Freeletics Running Sphinx – why the hell do I do that??

I am right between the fourth and the fifth interval. The music of some strange progressive band pulses in my ears, at exactly 180 beats per minute. Maybe it’s just 90 beats and I’m running double time, but I don’t care. Too much focus is set on breathing, staying up, and recovering for the next interval. The music fades for a bit, only to make room for the Freeletics Running coach. He tells me: “Get ready for 1500m. This is a maximum intensity run, push yourself. You have ten intervals left!” Between two desperate breaths, all I can silently, in my head, respond to that is: “Why the hell do I do this!??”


In my quest to get fit again, I chose the road of freeletics. I signed up for the coach in spring, but through various circumstances that led to my current challenge, I did not really get into it. After the initial high I quickly went back to being lazy, smoking and drinking white wine. Now, starting again, I am on week four of the coach, and I do Freeletics Running as well as Freeletics Bodyweight.

What I really like about freeletics in general is that you do not need anything at all. Besides motivation. Lots of motivation. There are nice explanations, and the workouts are rich in variety. You get statistics about your timing and your progress, which is nice for a numbers person like myself.

On the other hand, the Freeletics Running app has a much simpler approach.

Freeletics Running – the App

I was never really into running. It seemed pointless to haste from one point to another, without kicking a ball in front of you. Running itself still seems pointless. It’s exhausting, mundane, I would even say boring. But boy, the results do feel great. So my main requirement for running is simple: It should be fun and easy. The fun is provided by Spotify, the easy part by freeletics.

Freeletics Running, as I mentioned, has a really simple approach – just run. And do what the coach tells you.

After a simple setup with a few questions you start. Depending on your goals I suppose, I never cared about testing different inputs. And you run.

Completing your current workout, the coach tells you if you had a personal best. That’s it – “Great job, you did what you are supposed to do!”. You do not get a lot of statistics, you don’t get to share the map of your run on Facebook, and you don’t get a calories count or anything like that. It’s just the basic data – you ran 5km in 25:13. That’s what you can share with your friends.

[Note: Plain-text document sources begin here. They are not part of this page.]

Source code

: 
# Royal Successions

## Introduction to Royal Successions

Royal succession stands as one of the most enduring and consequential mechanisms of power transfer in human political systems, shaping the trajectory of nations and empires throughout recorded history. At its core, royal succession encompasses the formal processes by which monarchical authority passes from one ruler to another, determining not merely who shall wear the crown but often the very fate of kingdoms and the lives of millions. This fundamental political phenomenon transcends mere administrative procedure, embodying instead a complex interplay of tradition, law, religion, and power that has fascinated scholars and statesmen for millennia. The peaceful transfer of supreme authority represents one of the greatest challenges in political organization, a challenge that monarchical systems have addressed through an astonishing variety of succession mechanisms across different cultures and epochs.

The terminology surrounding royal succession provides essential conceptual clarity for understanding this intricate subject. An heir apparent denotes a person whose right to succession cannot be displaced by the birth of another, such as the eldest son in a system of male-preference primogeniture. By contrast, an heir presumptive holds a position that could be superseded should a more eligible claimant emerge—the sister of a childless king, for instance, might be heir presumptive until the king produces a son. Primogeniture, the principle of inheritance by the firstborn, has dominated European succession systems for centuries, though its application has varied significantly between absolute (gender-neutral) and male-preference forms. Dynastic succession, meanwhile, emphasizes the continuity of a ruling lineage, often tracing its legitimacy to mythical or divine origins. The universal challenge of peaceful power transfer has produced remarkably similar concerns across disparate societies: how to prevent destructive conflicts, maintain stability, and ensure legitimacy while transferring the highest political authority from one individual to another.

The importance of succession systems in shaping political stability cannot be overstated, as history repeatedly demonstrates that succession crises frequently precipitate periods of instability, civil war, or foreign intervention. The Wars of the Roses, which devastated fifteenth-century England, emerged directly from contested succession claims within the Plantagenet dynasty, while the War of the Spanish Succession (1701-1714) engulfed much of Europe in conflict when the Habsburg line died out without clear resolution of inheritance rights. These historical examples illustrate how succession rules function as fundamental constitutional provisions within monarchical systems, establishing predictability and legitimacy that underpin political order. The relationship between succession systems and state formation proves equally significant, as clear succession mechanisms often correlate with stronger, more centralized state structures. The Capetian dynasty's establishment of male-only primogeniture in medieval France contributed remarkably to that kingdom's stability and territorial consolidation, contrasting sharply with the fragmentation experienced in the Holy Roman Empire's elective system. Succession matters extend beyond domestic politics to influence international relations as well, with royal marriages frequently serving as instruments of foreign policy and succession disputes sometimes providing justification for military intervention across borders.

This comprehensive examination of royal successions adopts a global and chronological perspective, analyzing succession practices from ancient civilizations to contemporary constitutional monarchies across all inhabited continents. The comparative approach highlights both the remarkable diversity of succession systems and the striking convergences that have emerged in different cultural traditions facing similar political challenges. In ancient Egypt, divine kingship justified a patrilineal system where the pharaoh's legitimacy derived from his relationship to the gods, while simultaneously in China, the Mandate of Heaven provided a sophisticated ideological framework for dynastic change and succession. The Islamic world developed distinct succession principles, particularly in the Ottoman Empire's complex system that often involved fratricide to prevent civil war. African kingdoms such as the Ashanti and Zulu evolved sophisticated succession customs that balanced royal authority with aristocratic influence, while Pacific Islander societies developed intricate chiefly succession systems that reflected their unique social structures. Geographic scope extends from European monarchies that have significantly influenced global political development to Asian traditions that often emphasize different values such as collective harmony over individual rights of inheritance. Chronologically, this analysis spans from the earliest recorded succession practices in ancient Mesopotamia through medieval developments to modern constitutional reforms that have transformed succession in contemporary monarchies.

I was a little disappointed in that at first. Now I like it. Even better – I love it. It’s about running, for myself. If my pulse is too high, I listen to my body and go slower. If I’m too slow, I don’t get the intrinsic reward of having achieved something afterwards.

Just. Run.


The reason I am writing this piece is this specific workout. Combined with my thoughts in the introduction. Yesterday Freeletics Running made me run the Sphinx workout.

To those of you who are not familiar with it, it is a maximum intensity interval run. It consists of:

  • 4 x 200m (2 minutes pause after each)
  • 1 x 1500m (3 minutes pause)
  • 4 x 400m (2 minutes each)
  • 1 x 1500m (3 minutes)
  • 4 x 200m (again, 2 minutes pause)

That’s why it is called sphinx:

freeletics running sphinx

I did not want to go home from work. I reluctantly put on my running clothes, and after 15 minutes of warmup, the regret and the doubts came crawling into my thoughts.

Pushing through

Exhausted after the first four intervals I am on the brink of just giving up. Is it worth it? Why the hell do I do that? Am I too old for that shit? Do I want to prove a point? What is this stinging feeling in my lungs? Why can’t I just be a lazy average computer nerd? DO YOU KNOW I AM NOT EVEN ONE THIRD THROUGH?

“Prepare for your 1500m!” The coach suddenly tears me away from thinking, loathing and self-pity. “5-4-3-2-1-GO!”

One step at a time, exactly to the beat of the music (thanks for that great feature Spotify!!), I put one foot in front of the other, again and again. There is no distraction, just running, as fast as I can, and trying to keep my breath in check. My lungs are ready to burst, when suddenly I hear “DONE!” in my sports headphones. Relieved, exhausted, nearly coughing blood I take a few deep breaths. I did it. Barely, but I did it. I still don’t know exactly why, but I dit it. The belief in myself grows, and I am more confident than ever that I can finish these three months, and achieve my goals. I get lost in some thoughts and dreams while slowly calming down, when I suddenly hear a voice: “Get ready for 400m”.

Just nine more intervals to go…

The Aftermath

I still couldn’t really believe what I just did, without anyone watching, and without anyone supposedly judging me to keep me from quitting. My times are not great, they are far from it. Maybe they will get better, that is not the thing I am worried about now. I want to keep this schedule up. However bad the results are – they are achievements.

So there I was, sitting on my throne, drinking soda stream water. Thank god I had no wine at home. I would have killed a bottle in no time. It took nearly an hour to fully calm down, but two things stayed the same: my belief in pushing through, and the smile on my face.